Document understanding data
☆ ☆ ☆ ☆ ☆
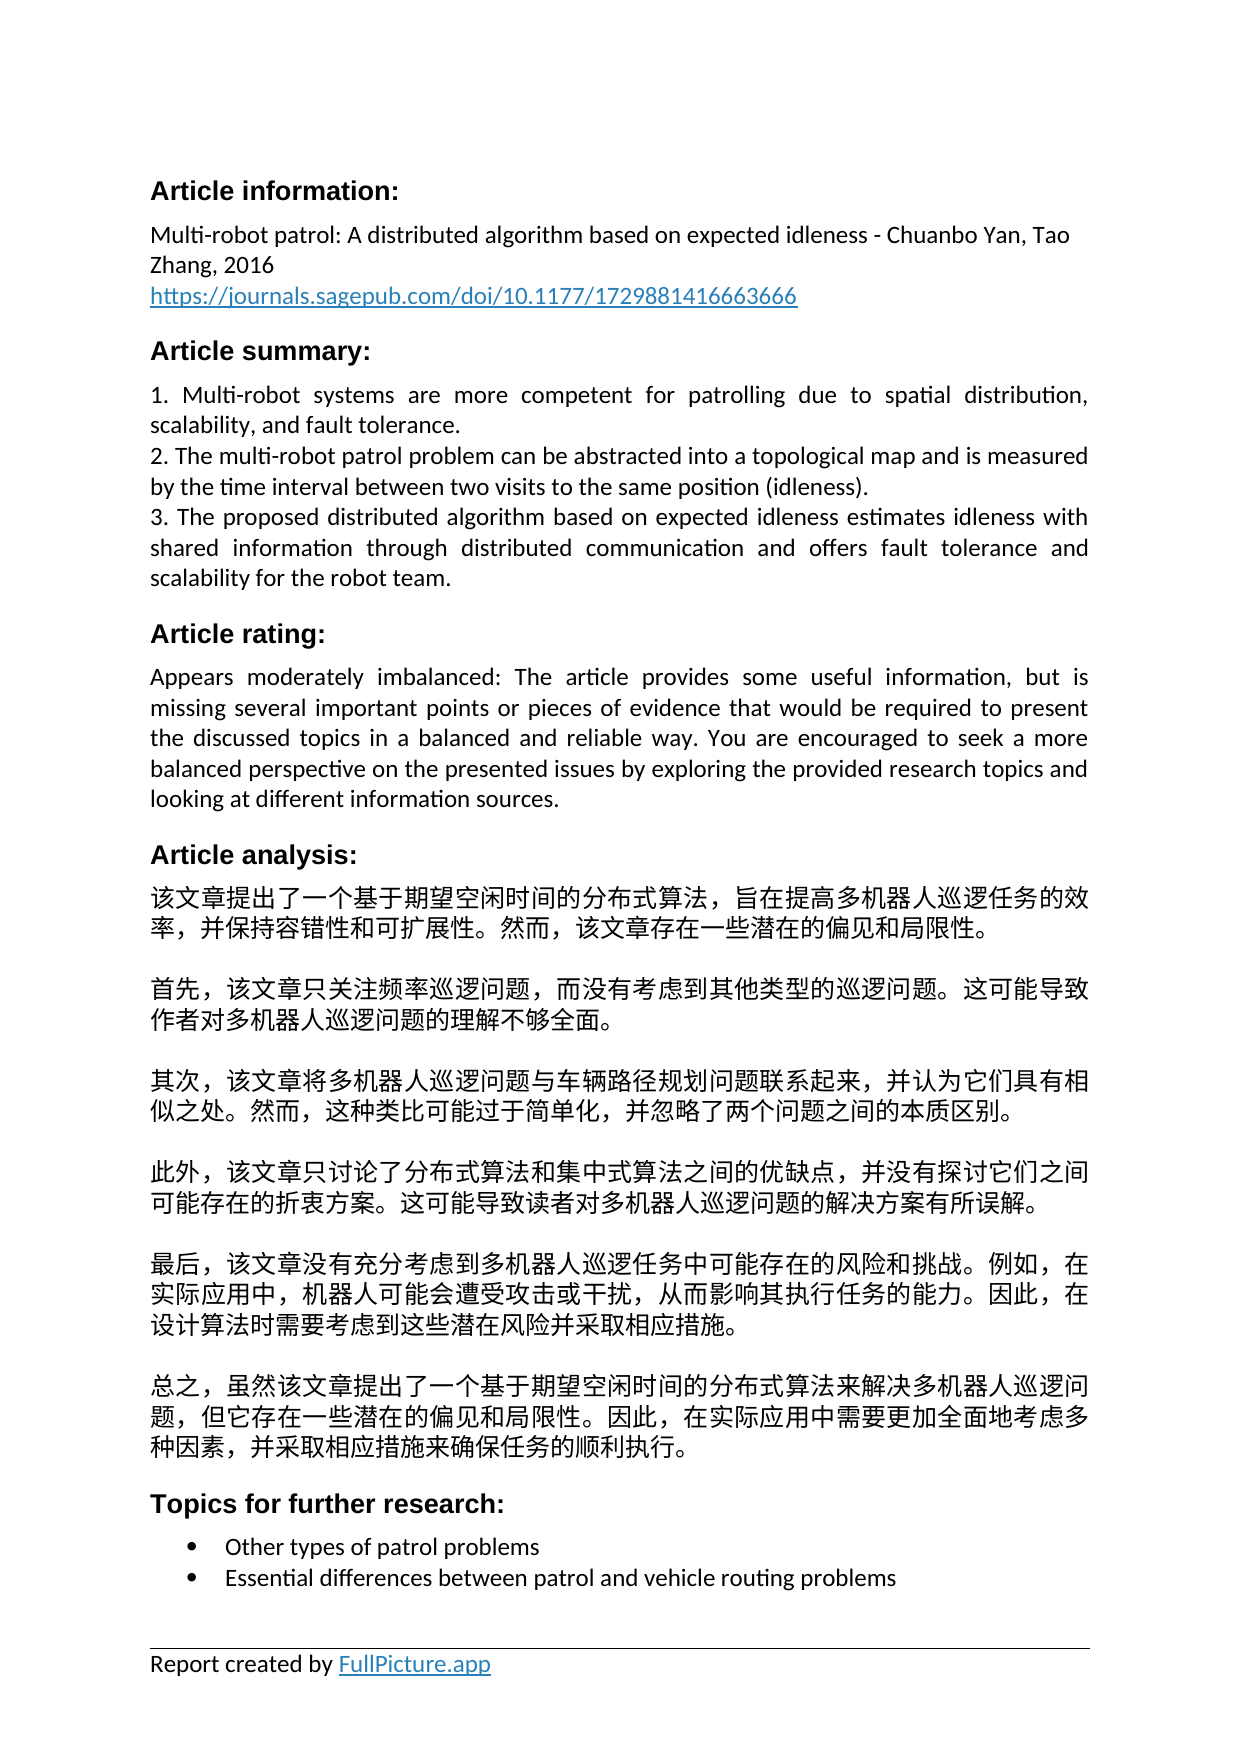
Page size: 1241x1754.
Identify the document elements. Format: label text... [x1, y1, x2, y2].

text Multi-robot patrol: A distributed algorithm based on expected idleness - Chuanbo Yan, Tao Zhang, 2016https://journals.sagepub.com/doi/10.1177/1729881416663666 [150, 219, 1090, 310]
text 2. The multi-robot patrol problem can be abstracted into a topological map and is measured by the time interval between two visits to the same position (idleness). [150, 440, 1090, 501]
text 3. The proposed distributed algorithm based on expected idleness estimates idleness with shared information through distributed communication and offers fault tolerance and scalability for the robot team. [150, 501, 1090, 593]
text 总之，虽然该文章提出了一个基于期望空闲时间的分布式算法来解决多机器人巡逻问题，但它存在一些潜在的偏见和局限性。因此，在实际应用中需要更加全面地考虑多种因素，并采取相应措施来确保任务的顺利执行。 [150, 1371, 1090, 1463]
text 该文章提出了一个基于期望空闲时间的分布式算法，旨在提高多机器人巡逻任务的效率，并保持容错性和可扩展性。然而，该文章存在一些潜在的偏见和局限性。 [150, 883, 1090, 944]
subtitle Article analysis: [150, 839, 1090, 870]
subtitle Article rating: [150, 618, 1090, 649]
text 其次，该文章将多机器人巡逻问题与车辆路径规划问题联系起来，并认为它们具有相似之处。然而，这种类比可能过于简单化，并忽略了两个问题之间的本质区别。 [150, 1066, 1090, 1127]
subtitle Article summary: [150, 335, 1090, 367]
list Other types of patrol problems [187, 1531, 1090, 1562]
text Appears moderately imbalanced: The article provides some useful information, but is missing several important points or pieces of evidence that would be required to present the discussed topics in a balanced and reliable way. You are encouraged to seek a more balanced perspective on the presented issues by exploring the provided research topics and looking at different information sources. [150, 661, 1090, 814]
subtitle Topics for further research: [150, 1488, 1090, 1519]
list Essential differences between patrol and vehicle routing problems [187, 1562, 1090, 1592]
text 1. Multi-robot systems are more competent for patrolling due to spatial distribution, scalability, and fault tolerance. [150, 379, 1090, 440]
text 首先，该文章只关注频率巡逻问题，而没有考虑到其他类型的巡逻问题。这可能导致作者对多机器人巡逻问题的理解不够全面。 [150, 974, 1090, 1035]
text 最后，该文章没有充分考虑到多机器人巡逻任务中可能存在的风险和挑战。例如，在实际应用中，机器人可能会遭受攻击或干扰，从而影响其执行任务的能力。因此，在设计算法时需要考虑到这些潜在风险并采取相应措施。 [150, 1249, 1090, 1341]
text 此外，该文章只讨论了分布式算法和集中式算法之间的优缺点，并没有探讨它们之间可能存在的折衷方案。这可能导致读者对多机器人巡逻问题的解决方案有所误解。 [150, 1157, 1090, 1218]
subtitle Article information: [150, 175, 1090, 206]
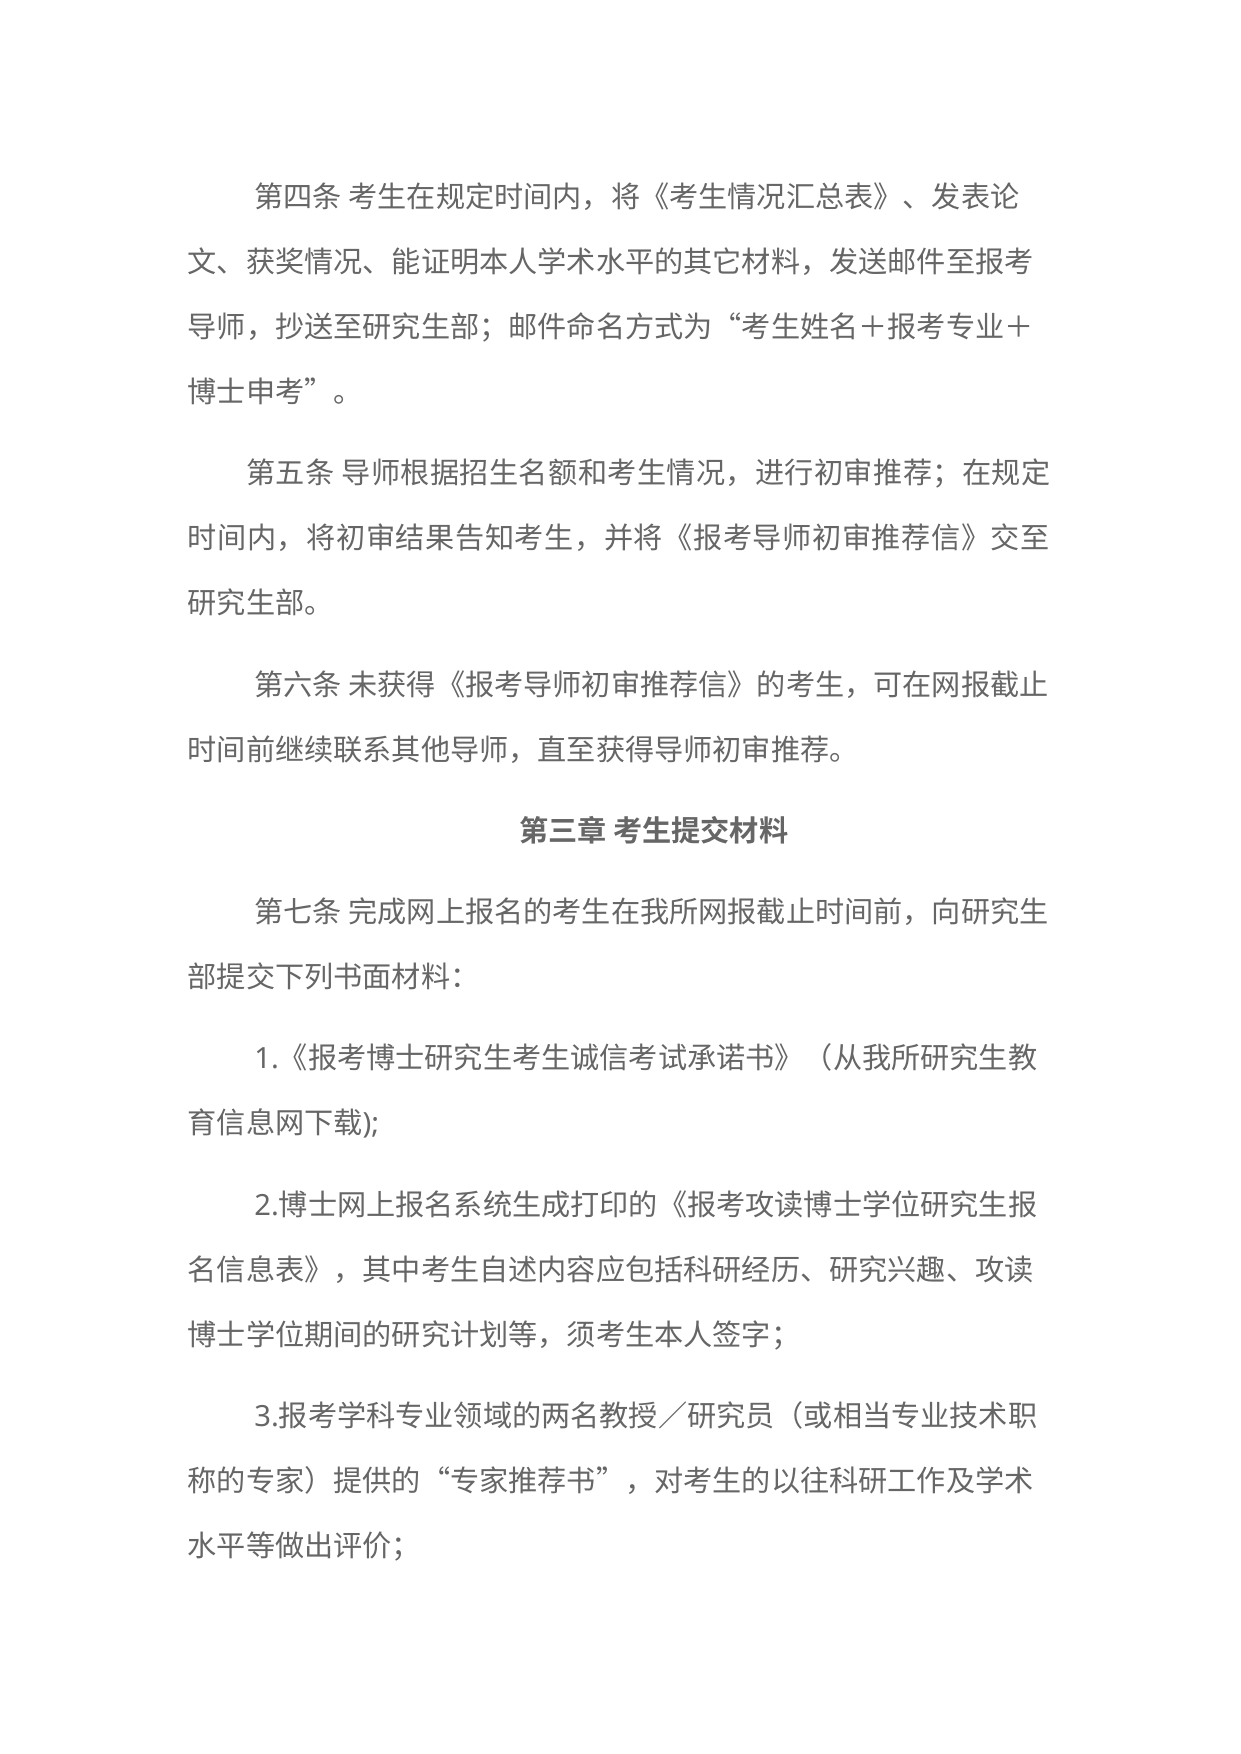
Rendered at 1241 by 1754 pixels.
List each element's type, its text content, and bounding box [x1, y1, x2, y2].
☆ ☆ ☆ ☆ ☆
WHAT THE TASK REQUIRES: Among the entries, how many lines contain the word "based"? Give the number alone.

WRITTEN SOLUTION: 2